- **WRITTEN TASK**
Copy the stretch of lines from the one containing "order: Odonata" through the end of the items below, keeping each line exactly as it appears.

- **RECORDS PROVIDED**
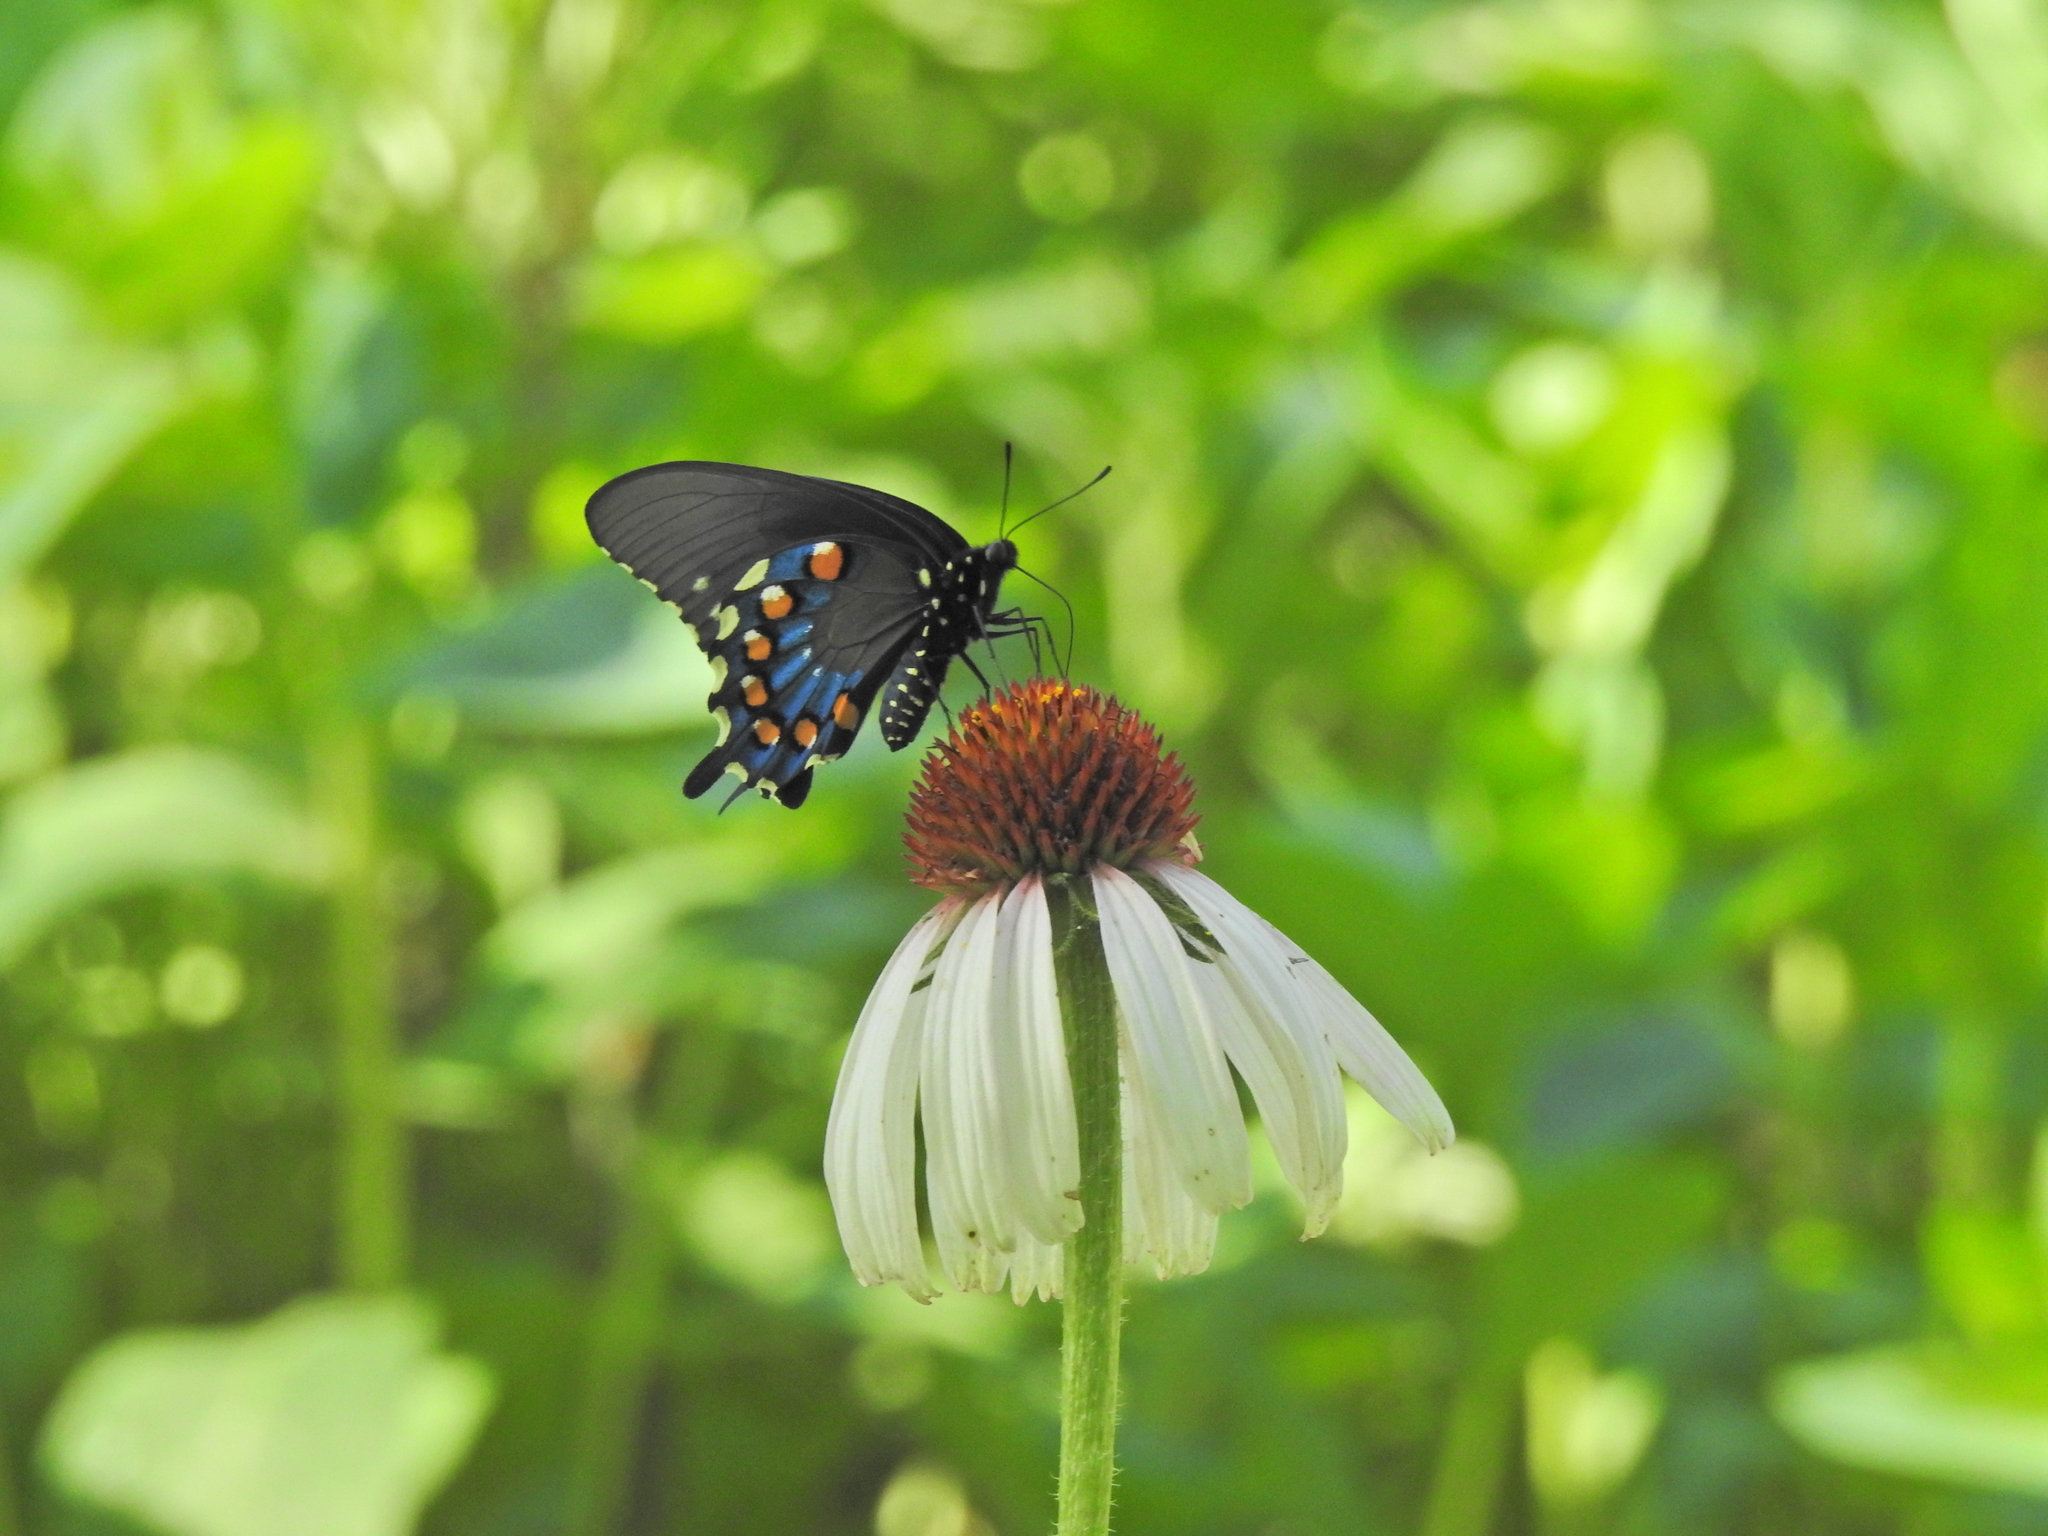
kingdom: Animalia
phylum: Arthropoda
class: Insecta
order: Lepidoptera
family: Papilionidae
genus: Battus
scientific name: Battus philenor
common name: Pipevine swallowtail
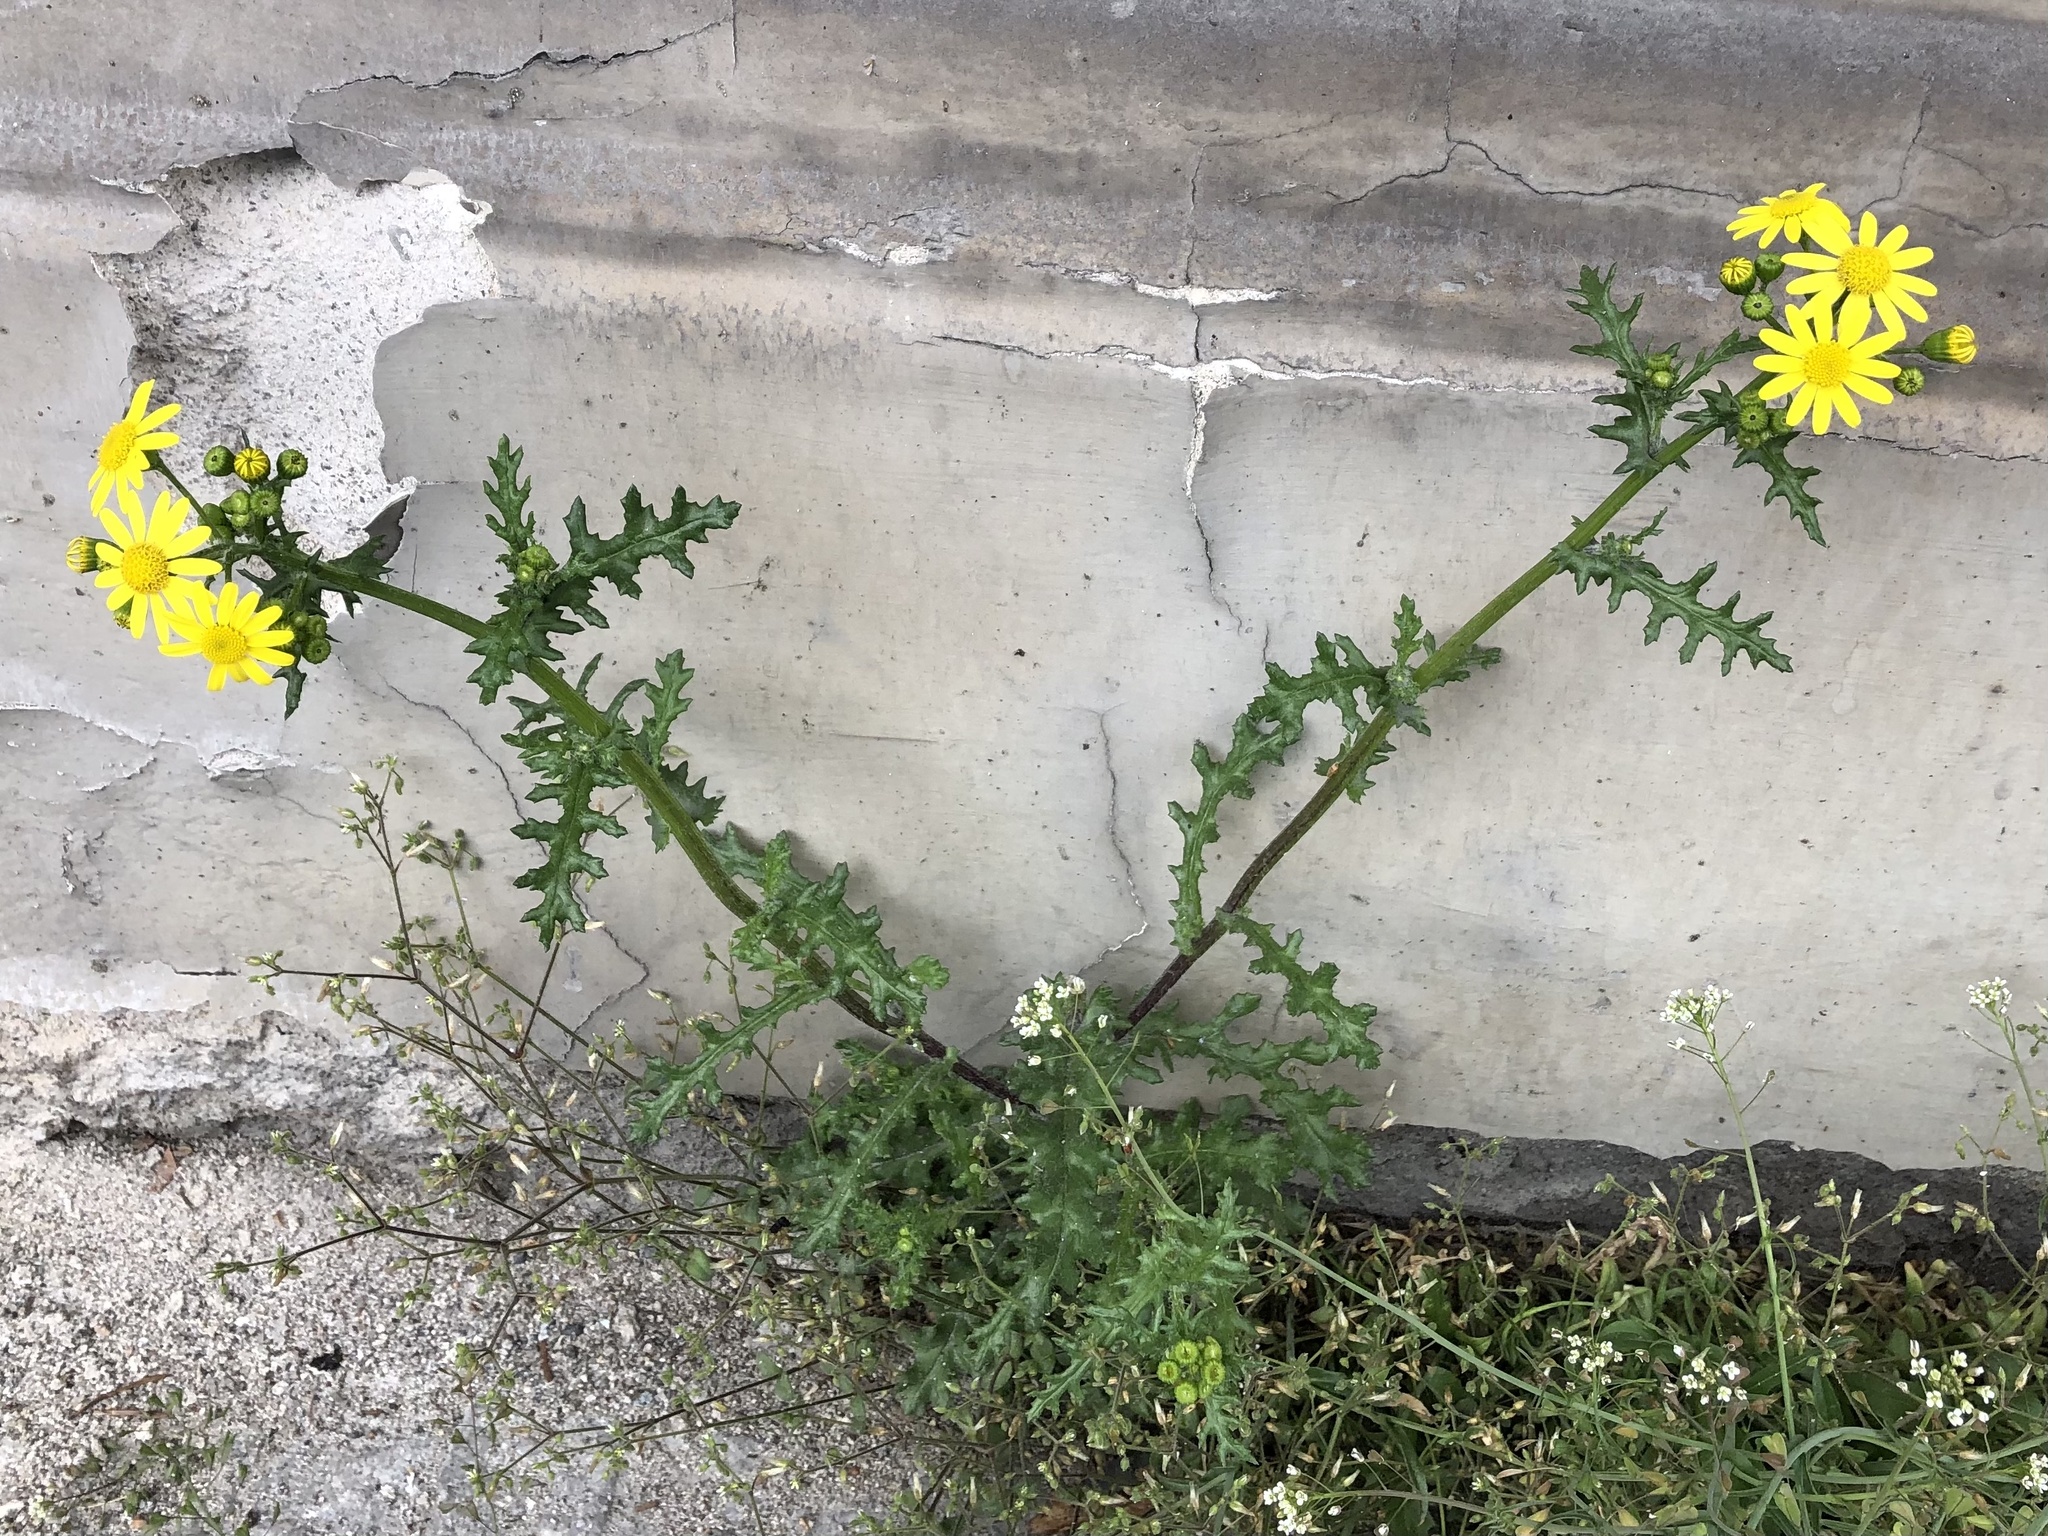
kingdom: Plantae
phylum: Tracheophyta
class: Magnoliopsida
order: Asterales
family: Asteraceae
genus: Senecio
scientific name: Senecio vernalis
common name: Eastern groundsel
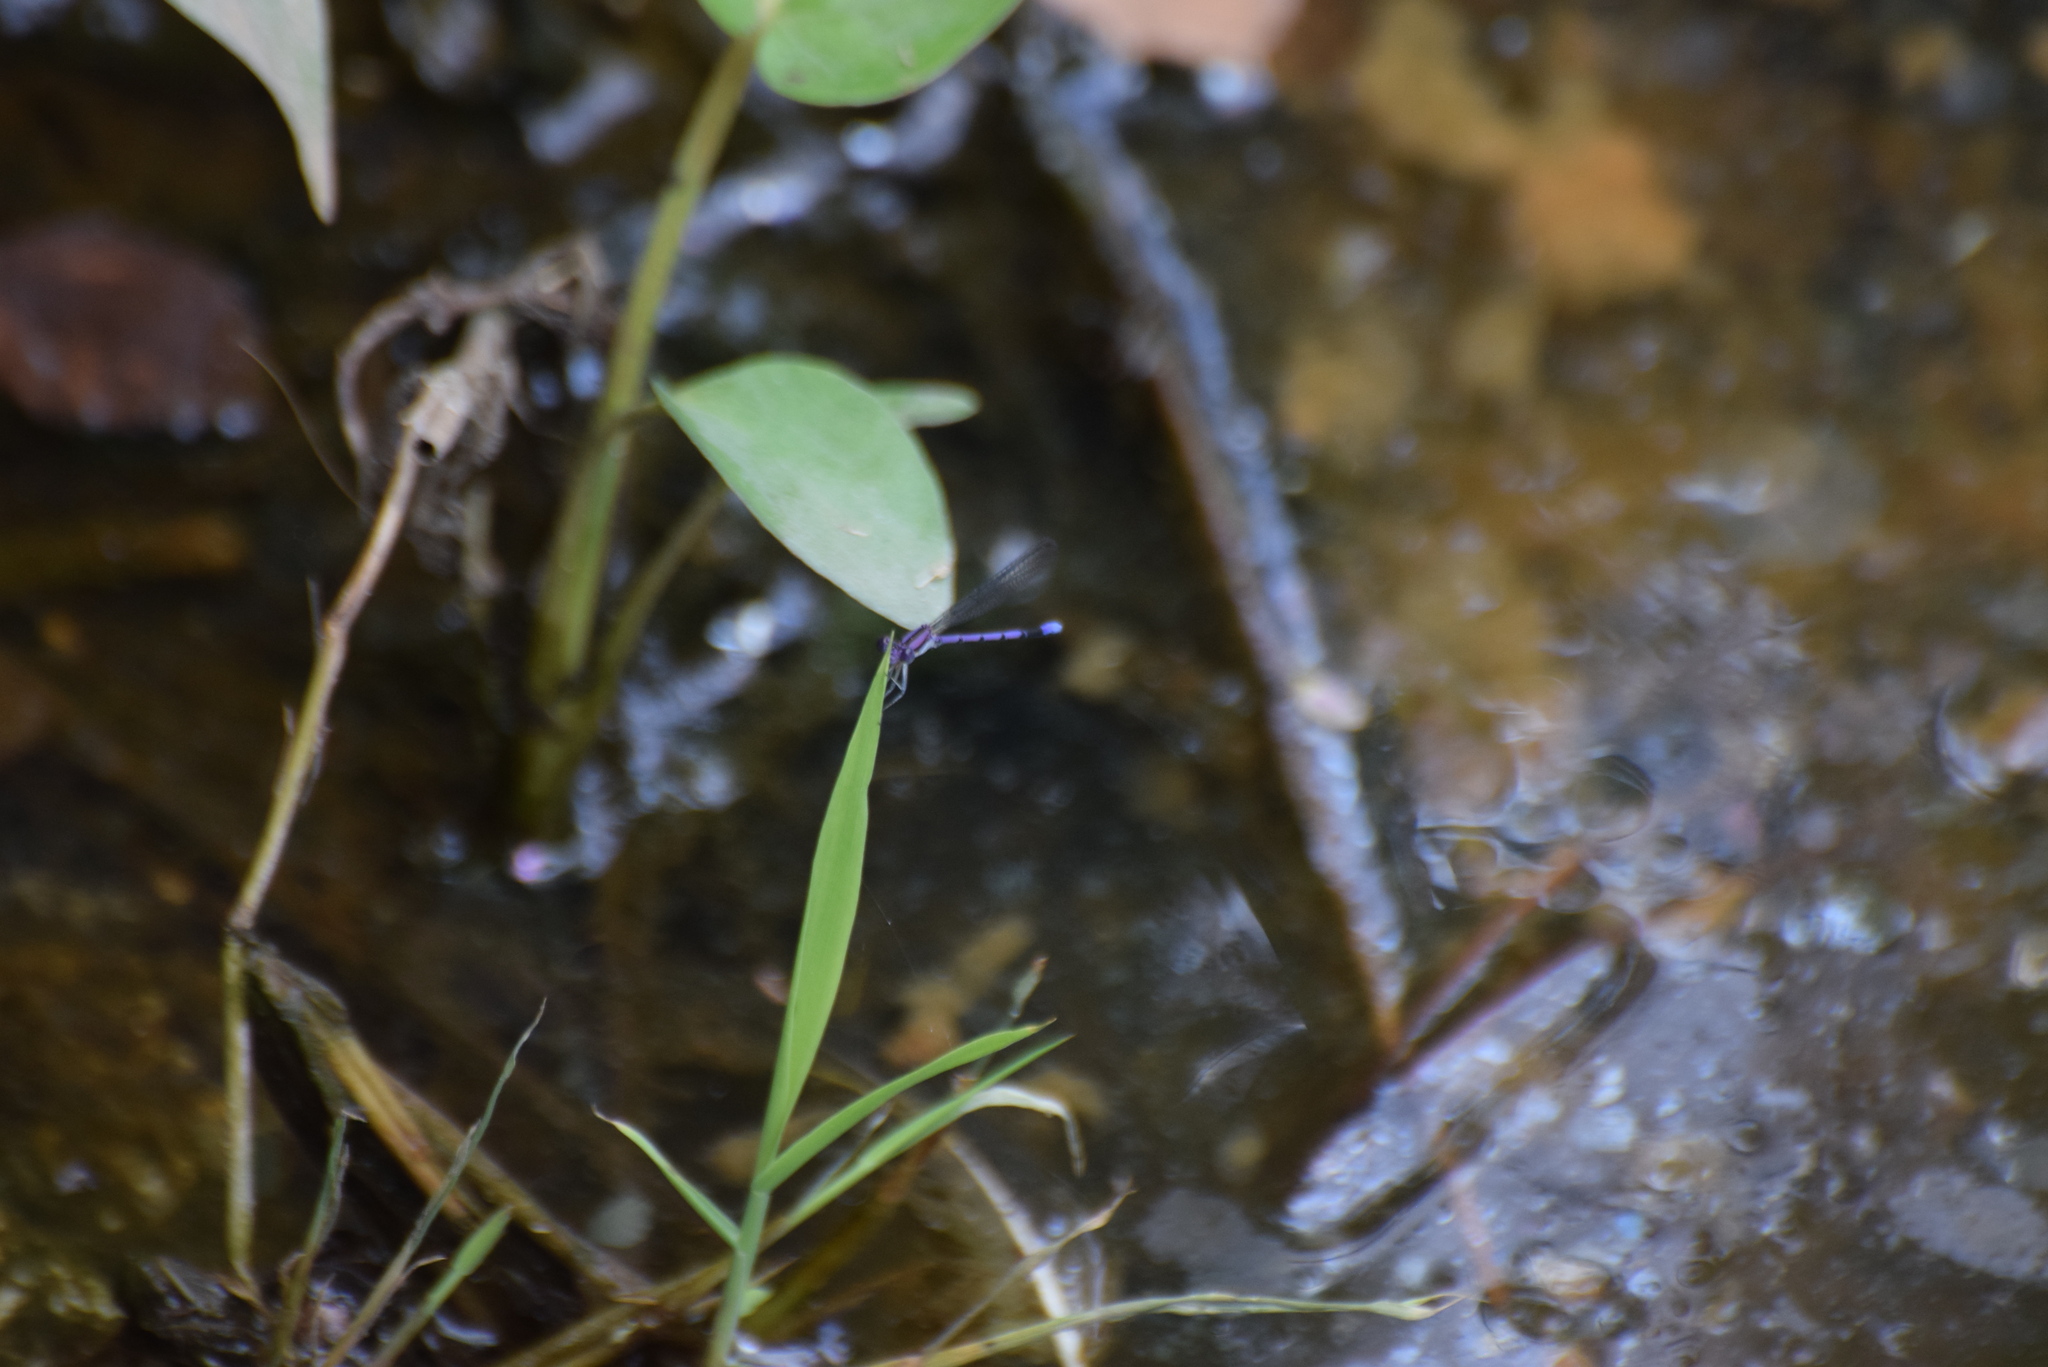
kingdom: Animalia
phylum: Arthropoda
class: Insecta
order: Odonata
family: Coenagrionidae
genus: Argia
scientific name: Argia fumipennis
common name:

- **THE ANSWER**
order: Odonata
family: Coenagrionidae
genus: Argia
scientific name: Argia fumipennis
common name:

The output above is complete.